### [Task item]
Read through the records. Copy each line that has the word "Budapest".

(Available records)

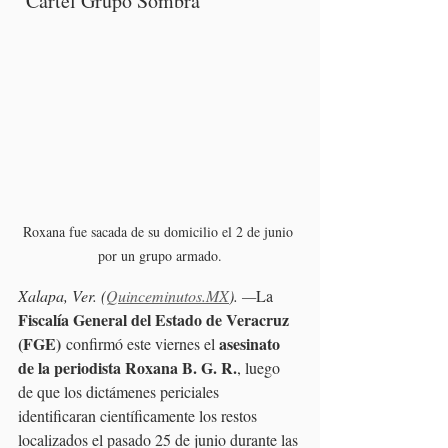
"Cártel Grupo Sombra"
Roxana fue sacada de su domicilio el 2 de junio 
por un grupo armado.
Xalapa, Ver. (
Quinceminutos.MX
). —
La 
Fiscalía General del Estado de Veracruz 
(FGE)
asesinato 
 confirmó este viernes el 
de la periodista Roxana B. G. R.
, luego 
de que los dictámenes periciales 
identificaran científicamente los restos 
localizados el pasado 25 de junio durante las 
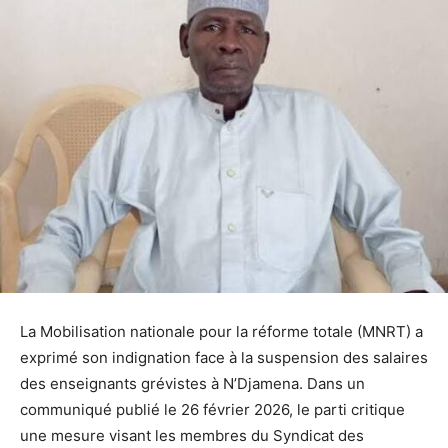
La Mobilisation nationale pour la réforme totale (MNRT) a
exprimé son indignation face à la suspension des salaires
des enseignants grévistes à N’Djamena. Dans un
communiqué publié le 26 février 2026, le parti critique
une mesure visant les membres du Syndicat des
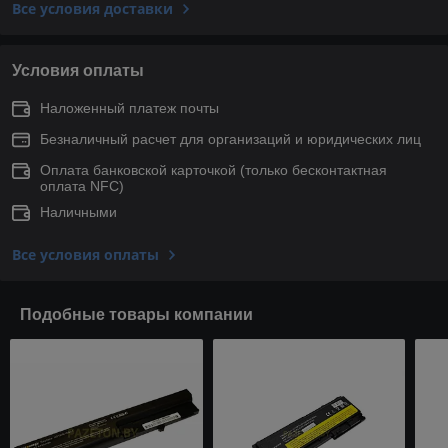
Все условия доставки
Условия оплаты
Наложенный платеж почты
Безналичный расчет для организаций и юридических лиц
Оплата банковской карточкой (только беcконтактная
оплата NFC)
Наличными
Все условия оплаты
Подобные товары компании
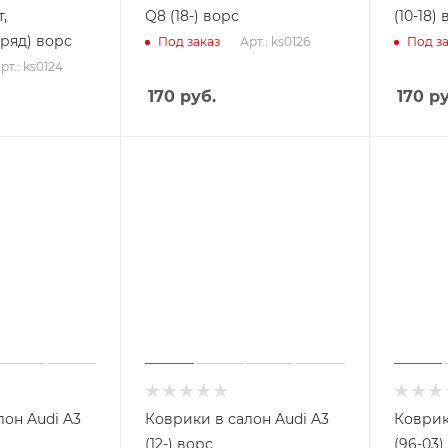
т,
Q8 (18-) ворс
(10-18)
ряд) ворс
Арт.: ks0126
Под заказ
Под за
рт.: ks0124
170
руб.
170
ру
лон Audi A3
Коврики в салон Audi A3
Коврик
(12-) ворс
(96-03)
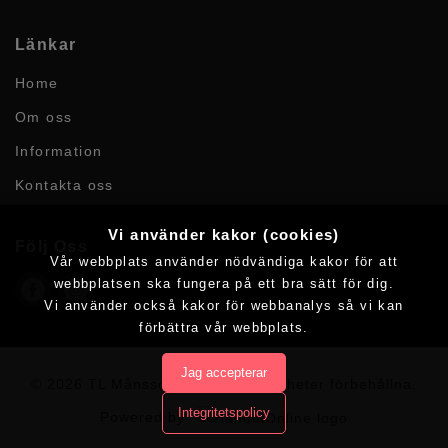
Länkar
Home
Om oss
Information
Kontakta oss
Vi använder kakor (cookies)
Följ Oss
Vår webbplats använder nödvändiga kakor för att
webbplatsen ska fungera på ett bra sätt för dig.
Vi använder också kakor för webbanalys så vi kan
förbättra vår webbplats.
Jag accepterar
© 2026 TL Månssons AB.
Alla rättigheter förbehållna.
Integritetspolicy
Powered by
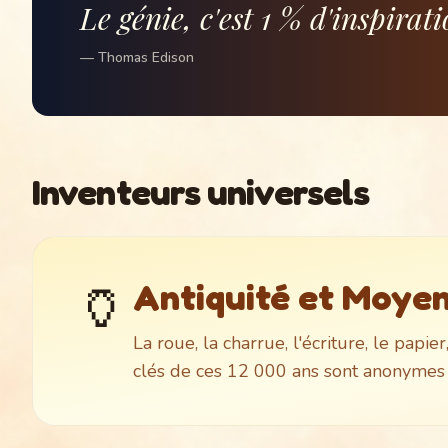
Le génie, c'est 1 % d'inspirat
—
Thomas Edison
Inventeurs universels
🏺
Antiquité et Moyen 
La roue, la charrue, l'écriture, le papie
clés de ces 12 000 ans sont anonymes 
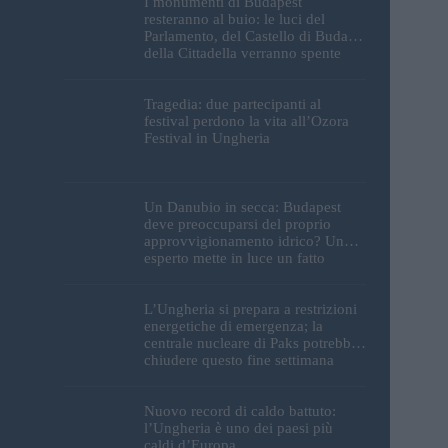
I monumenti di Budapest
resteranno al buio: le luci del
Parlamento, del Castello di Buda e
della Cittadella verranno spente
Tragedia: due partecipanti al
festival perdono la vita all’Ozora
Festival in Ungheria
Un Danubio in secca: Budapest
deve preoccuparsi del proprio
approvvigionamento idrico? Un
esperto mette in luce un fatto
sorprendente
L’Ungheria si prepara a restrizioni
energetiche di emergenza; la
centrale nucleare di Paks potrebbe
chiudere questo fine settimana
Nuovo record di caldo battuto:
l’Ungheria è uno dei paesi più
caldi d’Europa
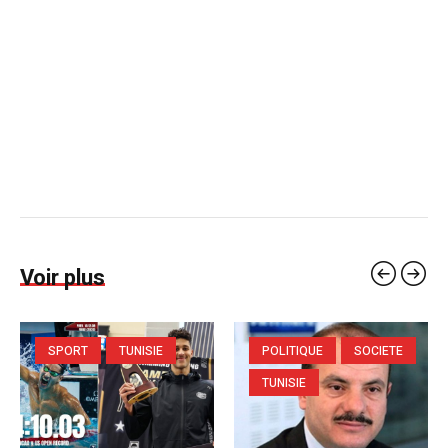
Voir plus
SPORT
TUNISIE
POLITIQUE
SOCIETE
TUNISIE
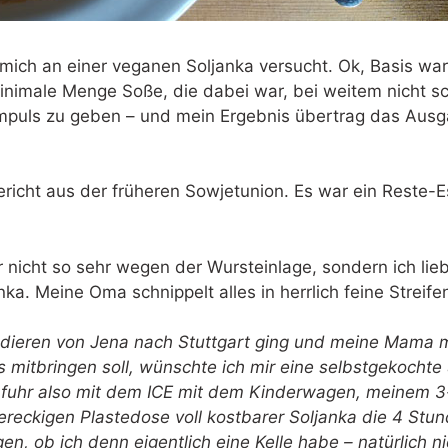
 mich an einer veganen Soljanka versucht. Ok, Basis wa
nimale Menge Soße, die dabei war, bei weitem nicht 
mpuls zu geben – und mein Ergebnis übertrag das Aus
ericht aus der früheren Sowjetunion. Es war ein Reste
r nicht so sehr wegen der Wursteinlage, sondern ich li
a. Meine Oma schnippelt alles in herrlich feine Streif
udieren von Jena nach Stuttgart ging und meine Mama m
s mitbringen soll, wünschte ich mir eine selbstgekochte
e fuhr also mit dem ICE mit dem Kinderwagen, meinem 3
eckigen Plastedose voll kostbarer Soljanka die 4 Stun
, ob ich denn eigentlich eine Kelle habe – natürlich ni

(End Available records)

### [Result]
I monumenti di Budapest
Un Danubio in secca: Budapest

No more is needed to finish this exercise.